# WORK INSTRUCTION
Look below for the lines from the one with "that question, his" to the one with "Electronic and Private Tag Fee", and copy exactly those lines, both ends included.
━━━━━ DATA FOR THIS TASK ━━━━━
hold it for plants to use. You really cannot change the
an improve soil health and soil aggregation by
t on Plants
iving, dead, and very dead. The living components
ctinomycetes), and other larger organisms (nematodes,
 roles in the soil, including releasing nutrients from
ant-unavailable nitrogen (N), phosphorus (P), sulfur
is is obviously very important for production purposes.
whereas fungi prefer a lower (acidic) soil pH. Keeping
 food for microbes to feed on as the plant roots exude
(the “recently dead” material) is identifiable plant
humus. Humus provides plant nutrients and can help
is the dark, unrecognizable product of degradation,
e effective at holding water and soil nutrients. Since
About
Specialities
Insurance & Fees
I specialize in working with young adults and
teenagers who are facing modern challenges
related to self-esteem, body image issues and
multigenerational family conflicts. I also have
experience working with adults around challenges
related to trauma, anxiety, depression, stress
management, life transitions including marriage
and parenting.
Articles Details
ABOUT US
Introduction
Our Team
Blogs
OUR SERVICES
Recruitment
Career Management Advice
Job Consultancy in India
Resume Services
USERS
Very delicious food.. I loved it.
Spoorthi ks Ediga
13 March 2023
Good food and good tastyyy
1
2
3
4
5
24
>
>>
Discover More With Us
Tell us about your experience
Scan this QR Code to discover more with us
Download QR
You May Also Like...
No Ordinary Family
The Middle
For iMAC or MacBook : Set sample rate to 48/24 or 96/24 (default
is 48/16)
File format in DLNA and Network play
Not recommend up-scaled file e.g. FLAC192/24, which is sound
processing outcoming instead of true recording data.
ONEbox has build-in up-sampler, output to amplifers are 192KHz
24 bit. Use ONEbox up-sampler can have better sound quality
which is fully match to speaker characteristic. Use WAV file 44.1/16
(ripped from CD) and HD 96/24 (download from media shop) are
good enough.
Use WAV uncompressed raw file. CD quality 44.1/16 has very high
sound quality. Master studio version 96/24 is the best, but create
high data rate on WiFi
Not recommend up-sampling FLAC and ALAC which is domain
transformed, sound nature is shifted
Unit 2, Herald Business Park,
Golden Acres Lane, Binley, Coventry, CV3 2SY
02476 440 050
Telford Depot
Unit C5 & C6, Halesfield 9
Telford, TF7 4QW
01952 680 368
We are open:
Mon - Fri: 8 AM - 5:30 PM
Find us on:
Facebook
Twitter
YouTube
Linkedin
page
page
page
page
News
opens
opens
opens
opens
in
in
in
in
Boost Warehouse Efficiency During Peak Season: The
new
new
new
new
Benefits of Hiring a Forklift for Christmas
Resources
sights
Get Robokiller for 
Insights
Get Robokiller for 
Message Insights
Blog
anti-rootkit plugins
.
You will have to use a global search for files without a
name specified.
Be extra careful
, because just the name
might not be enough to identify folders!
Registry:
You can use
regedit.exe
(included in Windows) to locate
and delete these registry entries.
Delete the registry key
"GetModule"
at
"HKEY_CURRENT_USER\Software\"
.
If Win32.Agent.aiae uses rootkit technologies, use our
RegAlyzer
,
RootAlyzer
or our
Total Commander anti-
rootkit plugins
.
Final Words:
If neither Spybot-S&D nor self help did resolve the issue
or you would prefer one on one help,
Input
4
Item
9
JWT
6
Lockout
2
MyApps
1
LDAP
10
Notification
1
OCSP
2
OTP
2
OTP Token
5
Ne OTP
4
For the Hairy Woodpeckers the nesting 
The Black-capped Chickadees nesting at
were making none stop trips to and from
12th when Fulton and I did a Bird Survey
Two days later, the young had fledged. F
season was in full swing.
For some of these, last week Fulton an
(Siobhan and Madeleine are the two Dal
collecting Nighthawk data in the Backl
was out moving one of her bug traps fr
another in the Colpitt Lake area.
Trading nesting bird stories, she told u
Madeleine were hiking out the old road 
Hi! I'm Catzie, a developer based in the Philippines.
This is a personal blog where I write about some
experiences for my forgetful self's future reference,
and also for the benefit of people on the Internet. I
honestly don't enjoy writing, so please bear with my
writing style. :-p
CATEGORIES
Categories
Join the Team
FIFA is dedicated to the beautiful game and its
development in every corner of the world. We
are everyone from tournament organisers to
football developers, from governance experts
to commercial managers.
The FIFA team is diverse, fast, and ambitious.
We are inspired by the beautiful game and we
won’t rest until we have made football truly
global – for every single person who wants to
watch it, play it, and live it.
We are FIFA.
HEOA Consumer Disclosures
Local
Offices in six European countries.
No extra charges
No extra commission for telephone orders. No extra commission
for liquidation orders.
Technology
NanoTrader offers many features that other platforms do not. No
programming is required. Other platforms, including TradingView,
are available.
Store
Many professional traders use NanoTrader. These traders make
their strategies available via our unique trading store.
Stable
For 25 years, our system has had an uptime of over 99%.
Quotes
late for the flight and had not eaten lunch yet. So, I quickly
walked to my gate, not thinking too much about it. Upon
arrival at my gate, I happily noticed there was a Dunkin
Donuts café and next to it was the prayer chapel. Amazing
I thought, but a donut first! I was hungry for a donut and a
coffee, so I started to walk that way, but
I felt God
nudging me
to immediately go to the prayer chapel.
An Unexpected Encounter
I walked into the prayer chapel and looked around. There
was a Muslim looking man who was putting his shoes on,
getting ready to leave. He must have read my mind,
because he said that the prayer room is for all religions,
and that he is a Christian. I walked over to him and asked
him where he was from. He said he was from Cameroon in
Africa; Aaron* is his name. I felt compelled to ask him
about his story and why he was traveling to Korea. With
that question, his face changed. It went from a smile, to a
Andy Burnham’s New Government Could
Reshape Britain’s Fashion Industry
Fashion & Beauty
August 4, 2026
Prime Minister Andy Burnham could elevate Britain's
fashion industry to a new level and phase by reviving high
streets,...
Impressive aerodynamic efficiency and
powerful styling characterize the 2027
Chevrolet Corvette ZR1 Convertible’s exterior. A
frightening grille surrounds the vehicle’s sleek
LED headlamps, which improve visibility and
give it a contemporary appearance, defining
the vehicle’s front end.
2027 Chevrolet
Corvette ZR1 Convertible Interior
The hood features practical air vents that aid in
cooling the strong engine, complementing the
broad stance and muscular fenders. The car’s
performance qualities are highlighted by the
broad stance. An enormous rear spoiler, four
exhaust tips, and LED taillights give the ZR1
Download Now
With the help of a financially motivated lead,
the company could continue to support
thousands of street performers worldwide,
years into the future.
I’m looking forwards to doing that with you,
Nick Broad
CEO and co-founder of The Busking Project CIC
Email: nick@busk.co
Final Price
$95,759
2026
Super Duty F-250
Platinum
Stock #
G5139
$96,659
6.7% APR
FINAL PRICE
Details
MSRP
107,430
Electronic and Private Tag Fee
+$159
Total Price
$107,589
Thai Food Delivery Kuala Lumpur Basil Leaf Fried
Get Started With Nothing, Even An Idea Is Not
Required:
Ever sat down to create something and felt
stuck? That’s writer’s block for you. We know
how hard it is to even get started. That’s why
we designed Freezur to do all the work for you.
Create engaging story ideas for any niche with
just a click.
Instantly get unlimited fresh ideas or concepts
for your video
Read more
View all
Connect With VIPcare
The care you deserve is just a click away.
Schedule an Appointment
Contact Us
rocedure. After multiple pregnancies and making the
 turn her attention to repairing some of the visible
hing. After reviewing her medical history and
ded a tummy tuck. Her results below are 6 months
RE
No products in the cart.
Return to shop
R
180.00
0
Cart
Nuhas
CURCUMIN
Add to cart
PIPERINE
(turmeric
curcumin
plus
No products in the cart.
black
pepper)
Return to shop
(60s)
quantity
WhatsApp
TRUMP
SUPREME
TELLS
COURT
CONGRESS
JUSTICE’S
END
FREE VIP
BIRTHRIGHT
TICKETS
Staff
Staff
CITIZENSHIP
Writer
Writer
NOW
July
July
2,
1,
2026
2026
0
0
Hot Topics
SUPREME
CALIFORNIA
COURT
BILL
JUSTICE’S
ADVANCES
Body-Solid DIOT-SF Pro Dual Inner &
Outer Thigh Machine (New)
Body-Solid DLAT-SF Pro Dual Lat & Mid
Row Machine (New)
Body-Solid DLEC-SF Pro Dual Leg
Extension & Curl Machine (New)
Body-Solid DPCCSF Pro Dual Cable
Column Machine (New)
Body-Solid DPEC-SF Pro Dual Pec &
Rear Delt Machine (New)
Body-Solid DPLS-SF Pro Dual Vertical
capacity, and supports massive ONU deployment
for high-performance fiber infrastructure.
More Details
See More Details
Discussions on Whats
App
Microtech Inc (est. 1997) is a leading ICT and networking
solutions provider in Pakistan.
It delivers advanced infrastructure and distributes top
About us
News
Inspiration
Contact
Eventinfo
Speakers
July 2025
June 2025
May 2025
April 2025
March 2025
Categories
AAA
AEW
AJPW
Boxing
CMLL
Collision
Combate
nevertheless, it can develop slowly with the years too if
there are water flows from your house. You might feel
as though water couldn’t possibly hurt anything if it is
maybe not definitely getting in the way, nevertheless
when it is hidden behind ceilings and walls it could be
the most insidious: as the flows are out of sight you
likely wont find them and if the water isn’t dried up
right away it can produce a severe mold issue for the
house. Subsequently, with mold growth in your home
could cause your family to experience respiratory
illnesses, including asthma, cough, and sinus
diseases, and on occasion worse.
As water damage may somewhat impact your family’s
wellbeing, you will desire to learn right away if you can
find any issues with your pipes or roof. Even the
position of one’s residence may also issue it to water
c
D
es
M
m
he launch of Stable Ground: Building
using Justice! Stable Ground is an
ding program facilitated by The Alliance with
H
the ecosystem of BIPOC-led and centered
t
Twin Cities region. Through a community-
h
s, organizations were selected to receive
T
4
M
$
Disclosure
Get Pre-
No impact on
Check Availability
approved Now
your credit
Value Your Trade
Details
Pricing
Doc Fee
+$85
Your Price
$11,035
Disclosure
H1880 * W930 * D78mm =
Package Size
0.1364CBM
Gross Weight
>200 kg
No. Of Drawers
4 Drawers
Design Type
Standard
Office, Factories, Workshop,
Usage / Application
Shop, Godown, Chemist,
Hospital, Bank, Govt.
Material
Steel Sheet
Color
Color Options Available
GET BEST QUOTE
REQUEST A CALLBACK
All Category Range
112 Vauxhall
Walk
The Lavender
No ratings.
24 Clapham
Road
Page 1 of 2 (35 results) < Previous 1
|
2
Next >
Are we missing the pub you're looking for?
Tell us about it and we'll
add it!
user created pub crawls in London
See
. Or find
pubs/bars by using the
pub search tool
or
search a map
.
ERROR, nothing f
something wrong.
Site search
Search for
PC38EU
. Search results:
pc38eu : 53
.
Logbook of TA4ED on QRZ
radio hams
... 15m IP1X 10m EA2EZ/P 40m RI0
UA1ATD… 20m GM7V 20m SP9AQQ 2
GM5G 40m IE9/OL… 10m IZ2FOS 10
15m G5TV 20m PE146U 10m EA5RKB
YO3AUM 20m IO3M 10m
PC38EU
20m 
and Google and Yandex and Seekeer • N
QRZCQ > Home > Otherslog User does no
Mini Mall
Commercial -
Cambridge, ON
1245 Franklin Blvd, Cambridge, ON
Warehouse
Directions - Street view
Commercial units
━━━━━
# RESPONSE TO THIS EXERCISE
that question, his face changed. It went from a smile, to a
Andy Burnham’s New Government Could
Reshape Britain’s Fashion Industry
Fashion & Beauty
August 4, 2026
Prime Minister Andy Burnham could elevate Britain's
fashion industry to a new level and phase by reviving high
streets,...
Impressive aerodynamic efficiency and
powerful styling characterize the 2027
Chevrolet Corvette ZR1 Convertible’s exterior. A
frightening grille surrounds the vehicle’s sleek
LED headlamps, which improve visibility and
give it a contemporary appearance, defining
the vehicle’s front end.
2027 Chevrolet
Corvette ZR1 Convertible Interior
The hood features practical air vents that aid in
cooling the strong engine, complementing the
broad stance and muscular fenders. The car’s
performance qualities are highlighted by the
broad stance. An enormous rear spoiler, four
exhaust tips, and LED taillights give the ZR1
Download Now
With the help of a financially motivated lead,
the company could continue to support
thousands of street performers worldwide,
years into the future.
I’m looking forwards to doing that with you,
Nick Broad
CEO and co-founder of The Busking Project CIC
Email: nick@busk.co
Final Price
$95,759
2026
Super Duty F-250
Platinum
Stock #
G5139
$96,659
6.7% APR
FINAL PRICE
Details
MSRP
107,430
Electronic and Private Tag Fee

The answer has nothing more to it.